→ **REQUIREMENT**:
Turn the items below into a JSON list of strings, with one string for each line and no blank lines. Leave out the pictures.

→ **LISTED ENTRIES**:
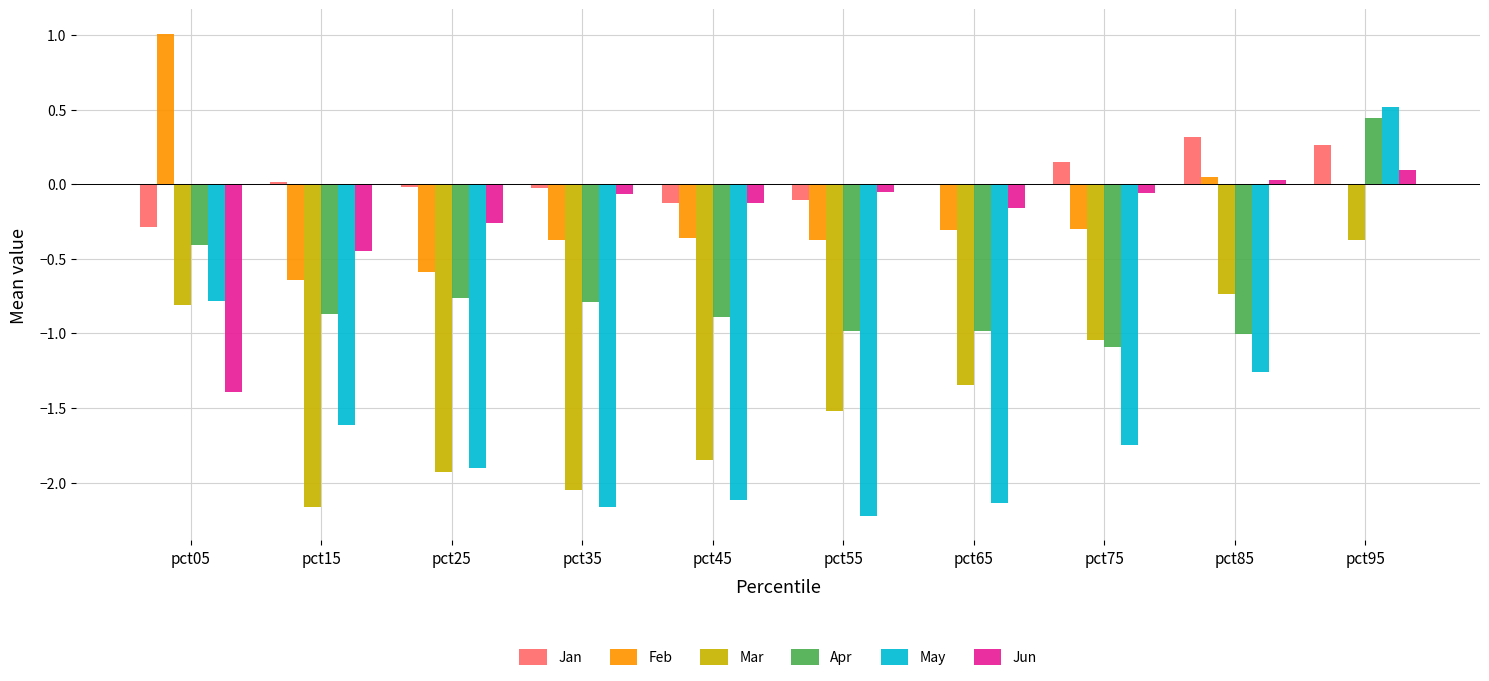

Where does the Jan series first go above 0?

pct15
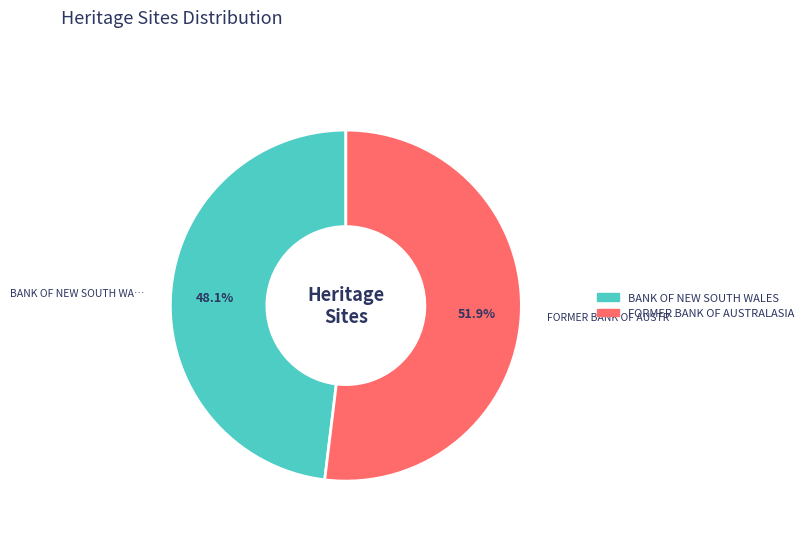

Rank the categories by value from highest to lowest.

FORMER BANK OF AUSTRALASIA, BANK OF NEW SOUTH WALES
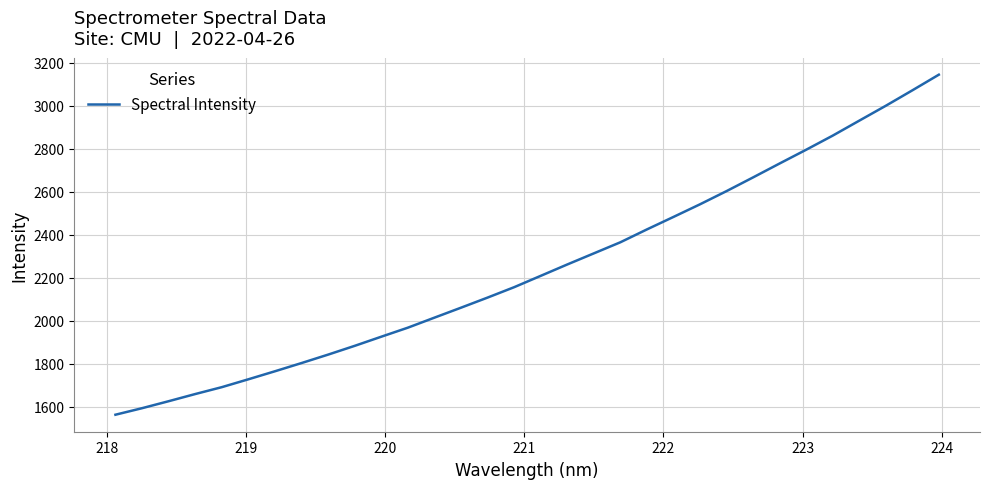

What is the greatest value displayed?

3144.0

→ **RESPONSE BELOW**:
[
  "Where does the Jan series first go above 0?",
  "pct15",
  "Rank the categories by value from highest to lowest.",
  "FORMER BANK OF AUSTRALASIA, BANK OF NEW SOUTH WALES",
  "What is the greatest value displayed?",
  "3144.0"
]